The opinion then elaborates on the logic underlying the law’s deconstruction:
Nothing else in the text or structure of the provision makes a case for jurisdictional clarity. The deadline, which appears in the sentence’s first independent clause, clarifies the taxpayer’s options: “A person may petition the Tax Court for review of a determination made under this section within 30 days of the determination.” The jurisdictional grant, which appears in parentheses at the end of the sentence, refers to the duties of the Tax Court: “(and the Tax Court shall have jurisdiction over such matter).” As previously explained, this language could reasonably be interpreted to condition the Tax Court’s jurisdiction on timely filing. However, the condition would be implicit and would be contained within a parenthetical, which is typically used to convey a “aside” or “afterthought.”

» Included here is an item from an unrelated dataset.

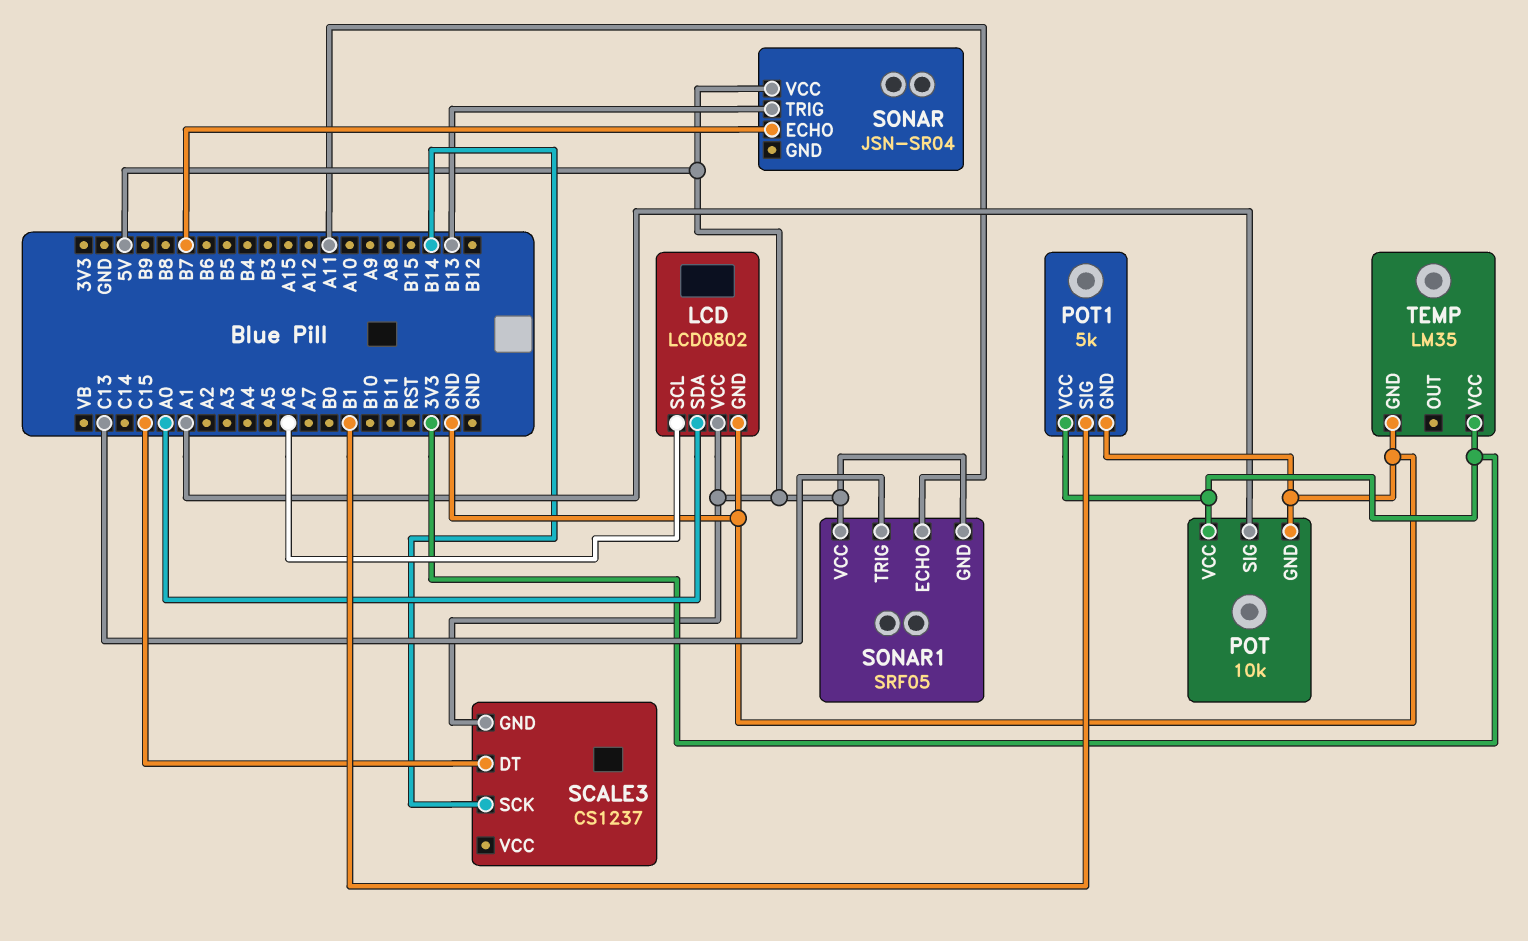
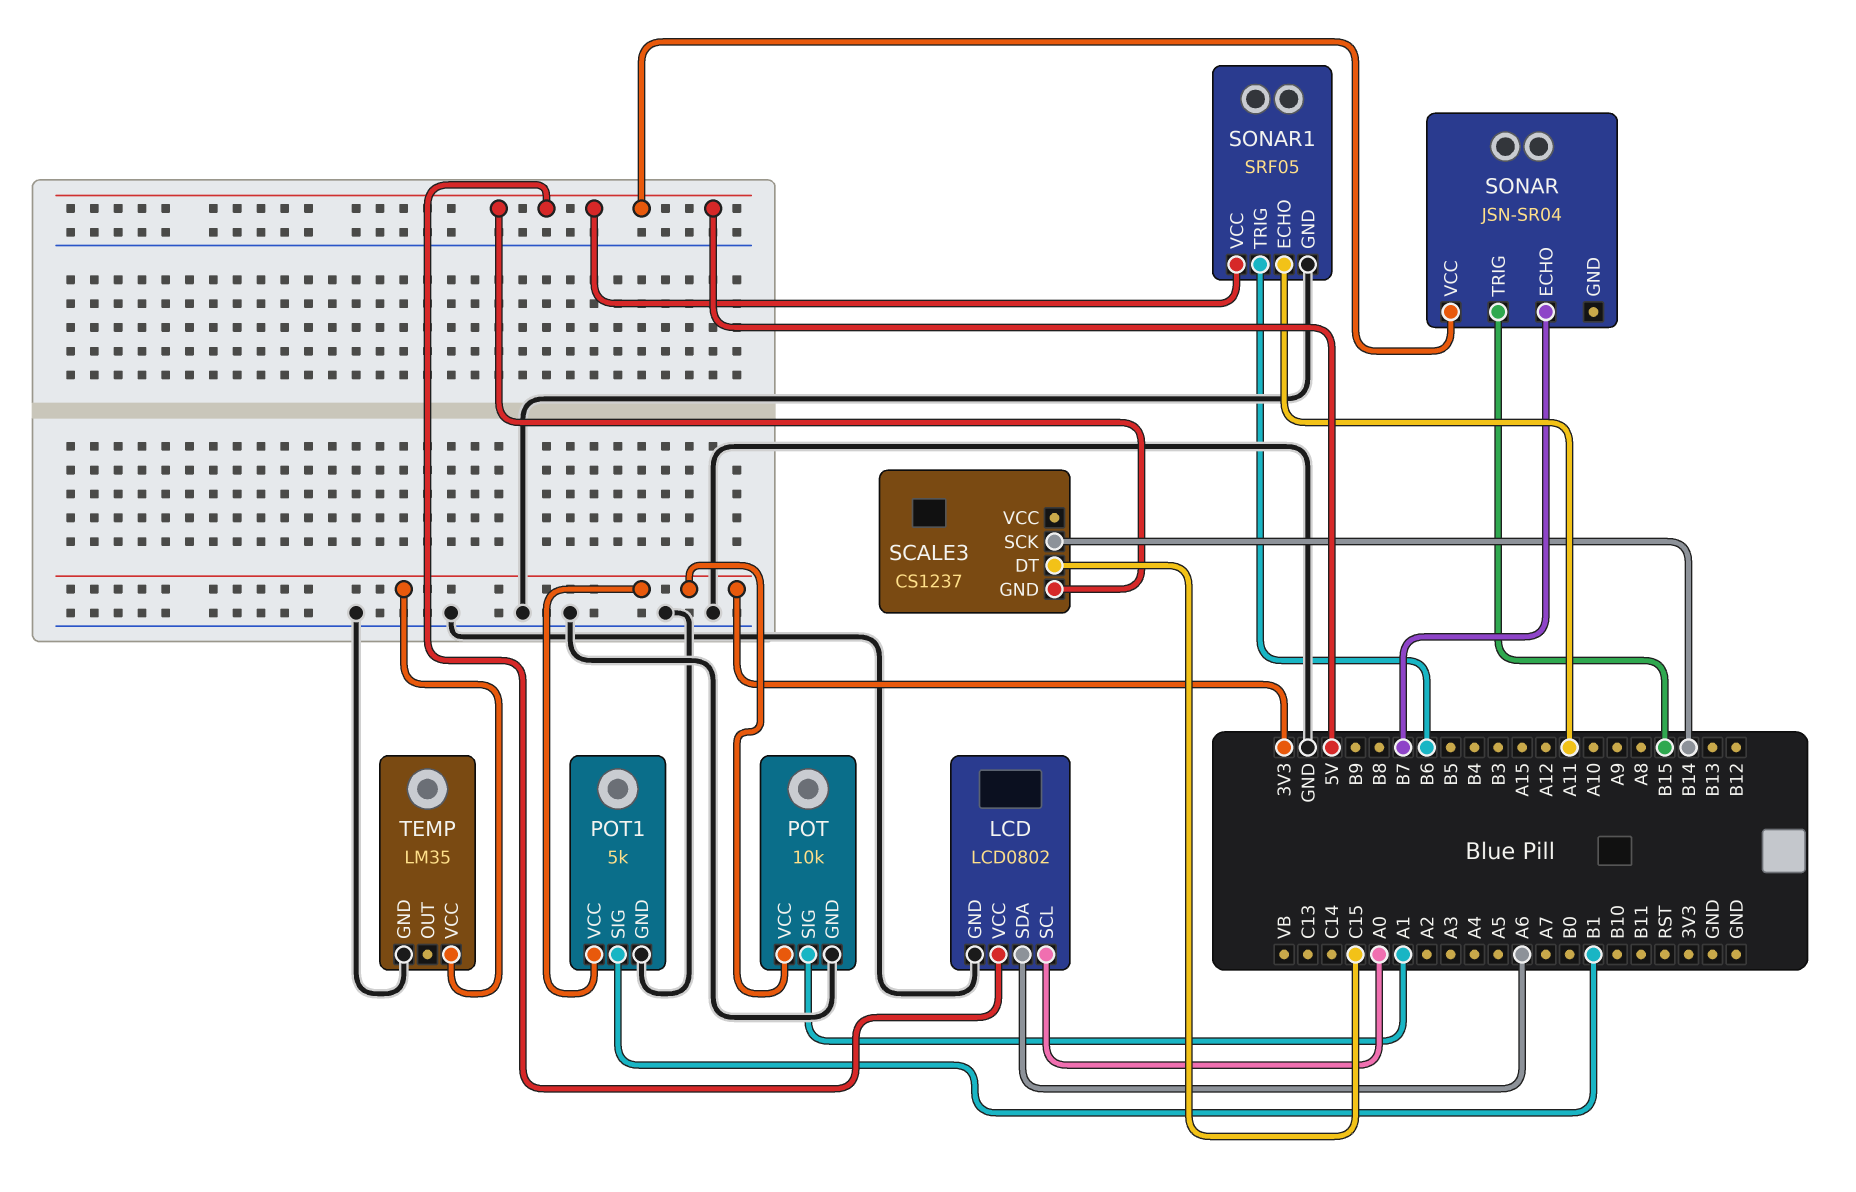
LCD pin SCL: A6 -> A0
LCD pin SDA: A0 -> A6
SONAR pin TRIG: B13 -> B15
SONAR1 pin GND: 5V -> GND
SONAR1 pin TRIG: C13 -> B6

In response to an IRS complaint that they may become stymied if they are forced to begin allowing equitable tolling in such circumstances, the court concludes that the agency’s concern is most likely exaggerated.
“The [IRS] Commissioner protests that if equitable tolling is available, the IRS will be unsure whether it can pursue collection action after the deadline specified in 6330(d)(1) has passed,” Barrett notes. “We are not convinced that the possibility of equitable tolling for the relatively few petitions at issue in this case will add significantly to the process’s already high level of uncertainty.”
The opinion continues by stating that the equitable tolling issue will be fact-intensive and is unlikely to impair the IRS’s overall goal of securing payment for lawfully assessed penalties, as “it is not as if the IRS can confidently rush to seize property on day 31 anyway.”
While the IRS has a certain loss in this case, the taxpayer has a conditional victory.
“None of this is to say that Boechler is entitled to equitable tolling in this case,” Barrett writes. “That is something that should be determined on remand. We simply hold that, like the majority of other statutes, 6330(d)(1filing )’s deadline can be equitably tolled in appropriate cases.”